- Your instructions -
Among the entries that follow, find every line with the word "lines" and list it.

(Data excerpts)
- - - - - - -
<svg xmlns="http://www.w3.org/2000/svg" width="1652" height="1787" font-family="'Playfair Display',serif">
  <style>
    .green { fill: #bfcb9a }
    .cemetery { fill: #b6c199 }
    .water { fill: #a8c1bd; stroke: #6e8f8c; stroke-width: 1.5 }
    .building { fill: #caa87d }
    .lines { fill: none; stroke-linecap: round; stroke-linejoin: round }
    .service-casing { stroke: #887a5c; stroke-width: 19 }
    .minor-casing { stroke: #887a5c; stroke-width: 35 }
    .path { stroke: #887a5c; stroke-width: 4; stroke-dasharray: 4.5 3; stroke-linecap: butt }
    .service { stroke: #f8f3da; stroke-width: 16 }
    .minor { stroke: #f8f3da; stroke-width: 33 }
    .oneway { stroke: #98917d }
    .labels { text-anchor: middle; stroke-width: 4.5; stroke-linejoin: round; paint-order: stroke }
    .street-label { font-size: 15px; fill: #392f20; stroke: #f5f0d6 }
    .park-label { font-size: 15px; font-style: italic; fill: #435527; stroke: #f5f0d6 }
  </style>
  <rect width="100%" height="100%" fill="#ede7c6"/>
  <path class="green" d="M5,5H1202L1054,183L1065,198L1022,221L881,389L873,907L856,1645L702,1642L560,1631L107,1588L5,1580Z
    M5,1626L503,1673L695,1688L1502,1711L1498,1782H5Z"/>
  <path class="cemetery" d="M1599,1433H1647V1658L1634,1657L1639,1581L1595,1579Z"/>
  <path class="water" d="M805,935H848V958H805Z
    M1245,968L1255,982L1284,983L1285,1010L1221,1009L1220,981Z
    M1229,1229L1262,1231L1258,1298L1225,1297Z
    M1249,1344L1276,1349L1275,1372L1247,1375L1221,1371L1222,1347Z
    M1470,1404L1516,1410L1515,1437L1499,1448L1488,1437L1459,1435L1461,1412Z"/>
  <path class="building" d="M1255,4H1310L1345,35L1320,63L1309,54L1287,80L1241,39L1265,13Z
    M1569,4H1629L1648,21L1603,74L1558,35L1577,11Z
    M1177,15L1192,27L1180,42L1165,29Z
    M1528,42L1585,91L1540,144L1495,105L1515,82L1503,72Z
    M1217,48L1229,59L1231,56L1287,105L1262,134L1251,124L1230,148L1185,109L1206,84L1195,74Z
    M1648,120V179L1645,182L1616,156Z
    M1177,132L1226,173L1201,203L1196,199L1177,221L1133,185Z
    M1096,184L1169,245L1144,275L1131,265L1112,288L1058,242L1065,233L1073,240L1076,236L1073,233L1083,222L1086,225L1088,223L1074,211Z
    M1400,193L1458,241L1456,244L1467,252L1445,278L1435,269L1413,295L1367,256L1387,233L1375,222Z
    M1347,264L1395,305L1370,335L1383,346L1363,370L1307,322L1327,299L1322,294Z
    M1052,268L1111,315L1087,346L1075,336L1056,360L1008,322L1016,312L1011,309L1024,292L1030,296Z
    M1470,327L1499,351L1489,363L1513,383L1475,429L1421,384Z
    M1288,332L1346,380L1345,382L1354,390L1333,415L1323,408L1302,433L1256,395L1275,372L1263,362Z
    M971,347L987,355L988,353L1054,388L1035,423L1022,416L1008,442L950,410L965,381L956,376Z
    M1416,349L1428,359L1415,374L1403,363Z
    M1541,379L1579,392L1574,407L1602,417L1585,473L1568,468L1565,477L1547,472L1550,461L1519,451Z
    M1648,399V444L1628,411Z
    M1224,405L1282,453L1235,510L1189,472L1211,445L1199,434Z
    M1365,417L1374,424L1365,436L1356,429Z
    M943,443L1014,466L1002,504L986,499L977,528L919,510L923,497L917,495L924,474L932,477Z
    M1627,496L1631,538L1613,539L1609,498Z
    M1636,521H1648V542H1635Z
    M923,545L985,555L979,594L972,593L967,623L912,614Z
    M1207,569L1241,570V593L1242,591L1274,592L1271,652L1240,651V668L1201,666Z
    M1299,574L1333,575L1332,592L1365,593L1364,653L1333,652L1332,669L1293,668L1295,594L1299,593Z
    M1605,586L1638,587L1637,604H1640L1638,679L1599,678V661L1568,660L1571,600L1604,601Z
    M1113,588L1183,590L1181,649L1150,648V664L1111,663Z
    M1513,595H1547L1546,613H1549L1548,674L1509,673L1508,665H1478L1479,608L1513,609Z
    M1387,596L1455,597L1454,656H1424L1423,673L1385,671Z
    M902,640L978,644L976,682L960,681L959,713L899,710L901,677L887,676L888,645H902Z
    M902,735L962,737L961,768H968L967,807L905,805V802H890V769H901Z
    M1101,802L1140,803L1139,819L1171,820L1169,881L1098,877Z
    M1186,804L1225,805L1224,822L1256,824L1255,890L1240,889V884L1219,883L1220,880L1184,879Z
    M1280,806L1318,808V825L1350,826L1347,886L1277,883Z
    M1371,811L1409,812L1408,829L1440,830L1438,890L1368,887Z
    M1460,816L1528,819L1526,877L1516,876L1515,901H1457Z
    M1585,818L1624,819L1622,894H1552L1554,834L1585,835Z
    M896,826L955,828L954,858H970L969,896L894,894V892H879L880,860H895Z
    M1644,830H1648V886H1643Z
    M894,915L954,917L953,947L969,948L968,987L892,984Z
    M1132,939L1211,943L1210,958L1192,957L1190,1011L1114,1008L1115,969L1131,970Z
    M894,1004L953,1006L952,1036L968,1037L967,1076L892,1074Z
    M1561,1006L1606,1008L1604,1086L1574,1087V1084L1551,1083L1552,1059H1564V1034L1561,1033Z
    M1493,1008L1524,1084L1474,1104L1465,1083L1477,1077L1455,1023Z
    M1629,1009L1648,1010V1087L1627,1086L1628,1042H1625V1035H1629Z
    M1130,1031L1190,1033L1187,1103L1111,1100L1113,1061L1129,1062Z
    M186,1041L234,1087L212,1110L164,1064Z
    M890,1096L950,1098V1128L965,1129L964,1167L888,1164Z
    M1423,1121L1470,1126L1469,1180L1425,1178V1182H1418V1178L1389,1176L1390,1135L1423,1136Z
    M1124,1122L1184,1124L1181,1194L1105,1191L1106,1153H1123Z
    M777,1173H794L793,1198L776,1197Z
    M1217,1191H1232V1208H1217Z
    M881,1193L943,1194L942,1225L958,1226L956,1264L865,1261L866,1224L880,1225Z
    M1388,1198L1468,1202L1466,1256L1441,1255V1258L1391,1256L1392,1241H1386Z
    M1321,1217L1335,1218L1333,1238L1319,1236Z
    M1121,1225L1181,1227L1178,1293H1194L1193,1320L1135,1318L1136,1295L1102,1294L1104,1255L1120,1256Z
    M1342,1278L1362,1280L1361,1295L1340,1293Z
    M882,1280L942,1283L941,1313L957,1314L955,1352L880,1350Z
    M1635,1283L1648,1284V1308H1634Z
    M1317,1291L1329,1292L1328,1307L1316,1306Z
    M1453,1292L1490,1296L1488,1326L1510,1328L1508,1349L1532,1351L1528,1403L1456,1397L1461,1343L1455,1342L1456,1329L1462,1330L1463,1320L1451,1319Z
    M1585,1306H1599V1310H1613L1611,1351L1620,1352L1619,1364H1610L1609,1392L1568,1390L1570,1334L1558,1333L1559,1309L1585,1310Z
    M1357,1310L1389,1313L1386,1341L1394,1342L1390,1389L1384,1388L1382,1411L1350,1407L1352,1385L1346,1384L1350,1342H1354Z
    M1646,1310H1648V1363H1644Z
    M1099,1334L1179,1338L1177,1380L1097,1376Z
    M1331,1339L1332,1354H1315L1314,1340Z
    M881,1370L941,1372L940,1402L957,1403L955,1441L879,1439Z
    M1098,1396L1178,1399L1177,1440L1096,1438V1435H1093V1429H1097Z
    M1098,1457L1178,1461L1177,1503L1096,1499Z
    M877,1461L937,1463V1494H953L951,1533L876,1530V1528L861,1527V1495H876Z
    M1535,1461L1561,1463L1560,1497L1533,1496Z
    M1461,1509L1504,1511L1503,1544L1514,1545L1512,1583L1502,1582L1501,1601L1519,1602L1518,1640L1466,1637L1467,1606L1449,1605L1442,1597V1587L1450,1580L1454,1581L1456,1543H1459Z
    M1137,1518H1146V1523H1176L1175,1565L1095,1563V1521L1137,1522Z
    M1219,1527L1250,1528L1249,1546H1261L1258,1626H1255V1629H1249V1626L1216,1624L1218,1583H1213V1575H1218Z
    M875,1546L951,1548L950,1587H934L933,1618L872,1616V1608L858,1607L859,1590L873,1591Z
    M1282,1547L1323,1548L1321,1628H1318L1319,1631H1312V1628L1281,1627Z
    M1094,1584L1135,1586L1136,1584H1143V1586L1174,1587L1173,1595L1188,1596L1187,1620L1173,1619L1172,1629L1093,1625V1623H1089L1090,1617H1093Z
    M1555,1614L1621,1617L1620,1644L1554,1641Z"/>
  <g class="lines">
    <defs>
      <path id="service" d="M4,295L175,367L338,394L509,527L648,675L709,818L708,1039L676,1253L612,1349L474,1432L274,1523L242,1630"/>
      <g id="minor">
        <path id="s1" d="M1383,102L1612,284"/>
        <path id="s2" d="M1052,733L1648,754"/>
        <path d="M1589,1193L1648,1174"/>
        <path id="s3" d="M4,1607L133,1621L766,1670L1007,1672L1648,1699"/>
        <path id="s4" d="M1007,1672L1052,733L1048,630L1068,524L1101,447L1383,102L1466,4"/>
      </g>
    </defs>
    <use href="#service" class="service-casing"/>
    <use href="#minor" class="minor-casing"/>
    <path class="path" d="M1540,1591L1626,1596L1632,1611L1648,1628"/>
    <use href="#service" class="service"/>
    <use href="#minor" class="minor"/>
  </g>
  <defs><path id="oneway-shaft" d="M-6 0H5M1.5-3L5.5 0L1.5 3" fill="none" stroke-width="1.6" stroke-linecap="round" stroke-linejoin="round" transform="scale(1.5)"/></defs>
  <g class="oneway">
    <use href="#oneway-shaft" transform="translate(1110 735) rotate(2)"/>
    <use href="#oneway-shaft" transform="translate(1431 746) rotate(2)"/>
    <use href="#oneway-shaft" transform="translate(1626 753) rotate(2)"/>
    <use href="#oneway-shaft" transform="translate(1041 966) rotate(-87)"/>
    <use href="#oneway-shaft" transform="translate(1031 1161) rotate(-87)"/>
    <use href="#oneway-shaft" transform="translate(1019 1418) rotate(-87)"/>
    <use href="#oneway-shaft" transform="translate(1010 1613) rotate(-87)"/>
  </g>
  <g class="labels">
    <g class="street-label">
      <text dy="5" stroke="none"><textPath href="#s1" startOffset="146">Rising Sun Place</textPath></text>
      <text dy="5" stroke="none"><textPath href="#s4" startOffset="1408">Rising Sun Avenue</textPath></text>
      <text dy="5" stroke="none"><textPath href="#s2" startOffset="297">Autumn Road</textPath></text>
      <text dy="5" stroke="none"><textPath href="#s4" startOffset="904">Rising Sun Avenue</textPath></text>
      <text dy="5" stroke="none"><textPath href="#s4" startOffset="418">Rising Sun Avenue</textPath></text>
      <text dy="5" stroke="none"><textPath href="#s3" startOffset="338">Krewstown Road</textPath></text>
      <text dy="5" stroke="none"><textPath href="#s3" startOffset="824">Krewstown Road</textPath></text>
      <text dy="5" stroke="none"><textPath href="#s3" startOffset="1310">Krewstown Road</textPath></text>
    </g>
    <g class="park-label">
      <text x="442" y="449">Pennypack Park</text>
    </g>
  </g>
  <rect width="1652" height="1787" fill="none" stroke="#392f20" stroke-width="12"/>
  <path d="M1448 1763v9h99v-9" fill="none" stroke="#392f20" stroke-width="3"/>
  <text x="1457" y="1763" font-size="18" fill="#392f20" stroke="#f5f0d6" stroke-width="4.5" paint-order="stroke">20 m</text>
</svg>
- - - - - - -
- Response to the task -
    .lines { fill: none; stroke-linecap: round; stroke-linejoin: round }
  <g class="lines">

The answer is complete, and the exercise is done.